▶ _任务目标_: 将下列全部记录转换为 JSON 字符串列表，每行对应一个字符串，省略空行，且不包含图片。

▶ _给定记录_:
------

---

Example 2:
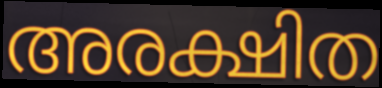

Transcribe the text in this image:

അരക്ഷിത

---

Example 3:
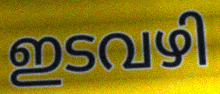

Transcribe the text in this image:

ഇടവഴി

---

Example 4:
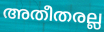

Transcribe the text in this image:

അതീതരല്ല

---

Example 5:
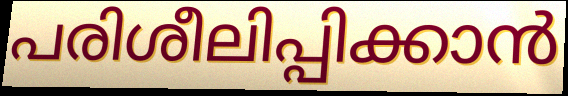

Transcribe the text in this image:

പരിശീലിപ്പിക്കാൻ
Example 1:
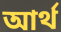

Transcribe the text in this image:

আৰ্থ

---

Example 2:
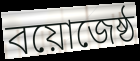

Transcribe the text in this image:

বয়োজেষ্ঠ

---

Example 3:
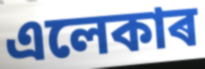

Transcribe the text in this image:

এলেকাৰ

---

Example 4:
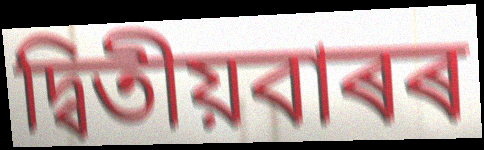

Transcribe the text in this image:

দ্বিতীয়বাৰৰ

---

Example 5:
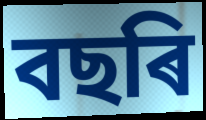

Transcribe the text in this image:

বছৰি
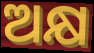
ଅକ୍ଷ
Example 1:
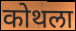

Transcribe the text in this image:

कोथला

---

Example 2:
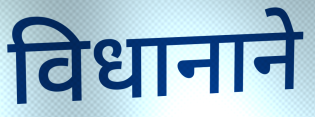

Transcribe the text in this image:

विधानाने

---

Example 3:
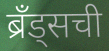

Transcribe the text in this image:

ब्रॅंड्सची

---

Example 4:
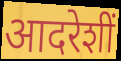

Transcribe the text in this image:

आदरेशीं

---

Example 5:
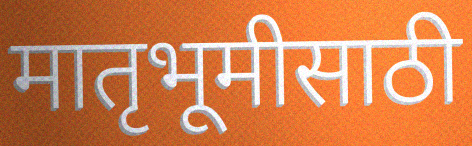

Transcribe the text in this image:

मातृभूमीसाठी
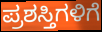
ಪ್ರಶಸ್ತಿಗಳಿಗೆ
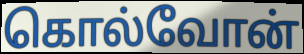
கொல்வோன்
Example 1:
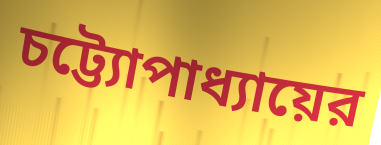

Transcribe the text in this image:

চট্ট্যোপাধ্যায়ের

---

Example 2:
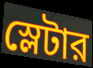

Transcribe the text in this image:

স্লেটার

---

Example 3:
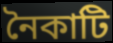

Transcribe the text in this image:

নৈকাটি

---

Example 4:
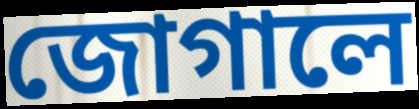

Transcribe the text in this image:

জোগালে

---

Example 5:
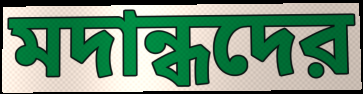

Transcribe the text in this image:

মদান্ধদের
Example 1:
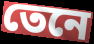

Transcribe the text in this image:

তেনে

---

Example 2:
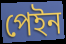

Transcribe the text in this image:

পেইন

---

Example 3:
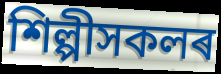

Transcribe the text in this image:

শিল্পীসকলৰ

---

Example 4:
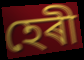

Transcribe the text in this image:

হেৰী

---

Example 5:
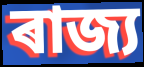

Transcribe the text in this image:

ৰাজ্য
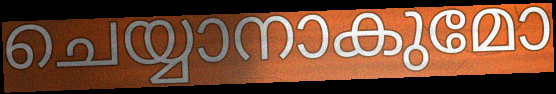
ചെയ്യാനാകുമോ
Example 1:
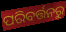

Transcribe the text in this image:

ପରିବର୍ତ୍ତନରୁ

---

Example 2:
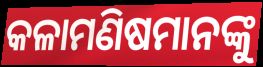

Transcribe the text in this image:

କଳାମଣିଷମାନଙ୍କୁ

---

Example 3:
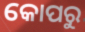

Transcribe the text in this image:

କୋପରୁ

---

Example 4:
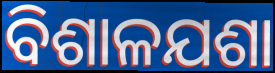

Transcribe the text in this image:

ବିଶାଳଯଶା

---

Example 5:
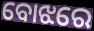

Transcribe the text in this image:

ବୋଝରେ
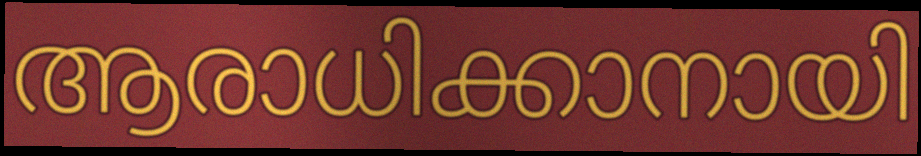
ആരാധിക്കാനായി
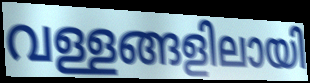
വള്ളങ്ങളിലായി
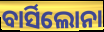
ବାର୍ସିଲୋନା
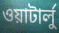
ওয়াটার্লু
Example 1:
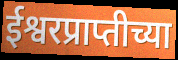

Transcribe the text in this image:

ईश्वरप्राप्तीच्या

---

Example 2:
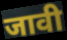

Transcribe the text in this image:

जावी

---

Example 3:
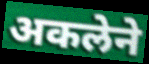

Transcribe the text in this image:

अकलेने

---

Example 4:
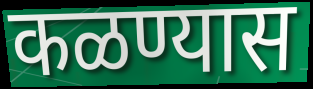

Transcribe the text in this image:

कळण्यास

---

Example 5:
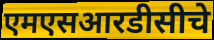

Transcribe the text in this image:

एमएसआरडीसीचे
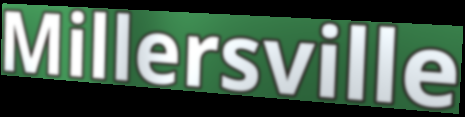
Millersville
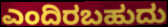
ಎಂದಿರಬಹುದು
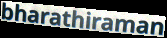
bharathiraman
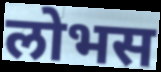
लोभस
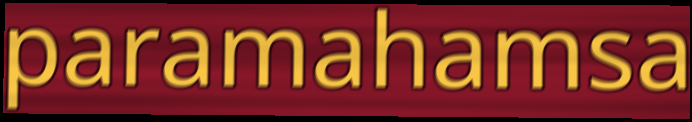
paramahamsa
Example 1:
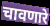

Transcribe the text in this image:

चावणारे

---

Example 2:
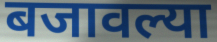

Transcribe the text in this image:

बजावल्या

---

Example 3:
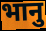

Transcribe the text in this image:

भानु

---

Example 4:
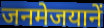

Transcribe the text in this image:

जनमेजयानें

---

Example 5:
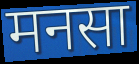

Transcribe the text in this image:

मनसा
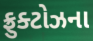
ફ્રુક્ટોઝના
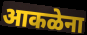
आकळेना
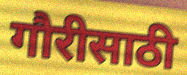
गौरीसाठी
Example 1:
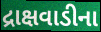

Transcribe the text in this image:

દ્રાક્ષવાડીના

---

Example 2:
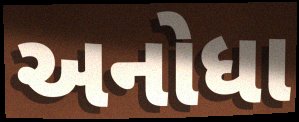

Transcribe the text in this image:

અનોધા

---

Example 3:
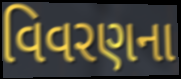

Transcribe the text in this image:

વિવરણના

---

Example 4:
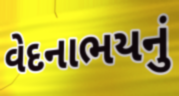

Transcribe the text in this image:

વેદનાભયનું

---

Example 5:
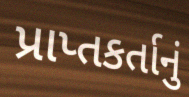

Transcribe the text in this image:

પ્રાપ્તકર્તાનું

------

▶ _完整回答_:
[
  "---",
  "Example 2:",
  "Transcribe the text in this image:",
  "അരക്ഷിത",
  "---",
  "Example 3:",
  "Transcribe the text in this image:",
  "ഇടവഴി",
  "---",
  "Example 4:",
  "Transcribe the text in this image:",
  "അതീതരല്ല",
  "---",
  "Example 5:",
  "Transcribe the text in this image:",
  "പരിശീലിപ്പിക്കാൻ",
  "Example 1:",
  "Transcribe the text in this image:",
  "আৰ্থ",
  "---",
  "Example 2:",
  "Transcribe the text in this image:",
  "বয়োজেষ্ঠ",
  "---",
  "Example 3:",
  "Transcribe the text in this image:",
  "এলেকাৰ",
  "---",
  "Example 4:",
  "Transcribe the text in this image:",
  "দ্বিতীয়বাৰৰ",
  "---",
  "Example 5:",
  "Transcribe the text in this image:",
  "বছৰি",
  "ଅକ୍ଷ",
  "Example 1:",
  "Transcribe the text in this image:",
  "कोथला",
  "---",
  "Example 2:",
  "Transcribe the text in this image:",
  "विधानाने",
  "---",
  "Example 3:",
  "Transcribe the text in this image:",
  "ब्रॅंड्सची",
  "---",
  "Example 4:",
  "Transcribe the text in this image:",
  "आदरेशीं",
  "---",
  "Example 5:",
  "Transcribe the text in this image:",
  "मातृभूमीसाठी",
  "ಪ್ರಶಸ್ತಿಗಳಿಗೆ",
  "கொல்வோன்",
  "Example 1:",
  "Transcribe the text in this image:",
  "চট্ট্যোপাধ্যায়ের",
  "---",
  "Example 2:",
  "Transcribe the text in this image:",
  "স্লেটার",
  "---",
  "Example 3:",
  "Transcribe the text in this image:",
  "নৈকাটি",
  "---",
  "Example 4:",
  "Transcribe the text in this image:",
  "জোগালে",
  "---",
  "Example 5:",
  "Transcribe the text in this image:",
  "মদান্ধদের",
  "Example 1:",
  "Transcribe the text in this image:",
  "তেনে",
  "---",
  "Example 2:",
  "Transcribe the text in this image:",
  "পেইন",
  "---",
  "Example 3:",
  "Transcribe the text in this image:",
  "শিল্পীসকলৰ",
  "---",
  "Example 4:",
  "Transcribe the text in this image:",
  "হেৰী",
  "---",
  "Example 5:",
  "Transcribe the text in this image:",
  "ৰাজ্য",
  "ചെയ്യാനാകുമോ",
  "Example 1:",
  "Transcribe the text in this image:",
  "ପରିବର୍ତ୍ତନରୁ",
  "---",
  "Example 2:",
  "Transcribe the text in this image:",
  "କଳାମଣିଷମାନଙ୍କୁ",
  "---",
  "Example 3:",
  "Transcribe the text in this image:",
  "କୋପରୁ",
  "---",
  "Example 4:",
  "Transcribe the text in this image:",
  "ବିଶାଳଯଶା",
  "---",
  "Example 5:",
  "Transcribe the text in this image:",
  "ବୋଝରେ",
  "ആരാധിക്കാനായി",
  "വള്ളങ്ങളിലായി",
  "ବାର୍ସିଲୋନା",
  "ওয়াটার্লু",
  "Example 1:",
  "Transcribe the text in this image:",
  "ईश्वरप्राप्तीच्या",
  "---",
  "Example 2:",
  "Transcribe the text in this image:",
  "जावी",
  "---",
  "Example 3:",
  "Transcribe the text in this image:",
  "अकलेने",
  "---",
  "Example 4:",
  "Transcribe the text in this image:",
  "कळण्यास",
  "---",
  "Example 5:",
  "Transcribe the text in this image:",
  "एमएसआरडीसीचे",
  "Millersville",
  "ಎಂದಿರಬಹುದು",
  "bharathiraman",
  "लोभस",
  "paramahamsa",
  "Example 1:",
  "Transcribe the text in this image:",
  "चावणारे",
  "---",
  "Example 2:",
  "Transcribe the text in this image:",
  "बजावल्या",
  "---",
  "Example 3:",
  "Transcribe the text in this image:",
  "भानु",
  "---",
  "Example 4:",
  "Transcribe the text in this image:",
  "जनमेजयानें",
  "---",
  "Example 5:",
  "Transcribe the text in this image:",
  "मनसा",
  "ફ્રુક્ટોઝના",
  "आकळेना",
  "गौरीसाठी",
  "Example 1:",
  "Transcribe the text in this image:",
  "દ્રાક્ષવાડીના",
  "---",
  "Example 2:",
  "Transcribe the text in this image:",
  "અનોધા",
  "---",
  "Example 3:",
  "Transcribe the text in this image:",
  "વિવરણના",
  "---",
  "Example 4:",
  "Transcribe the text in this image:",
  "વેદનાભયનું",
  "---",
  "Example 5:",
  "Transcribe the text in this image:",
  "પ્રાપ્તકર્તાનું"
]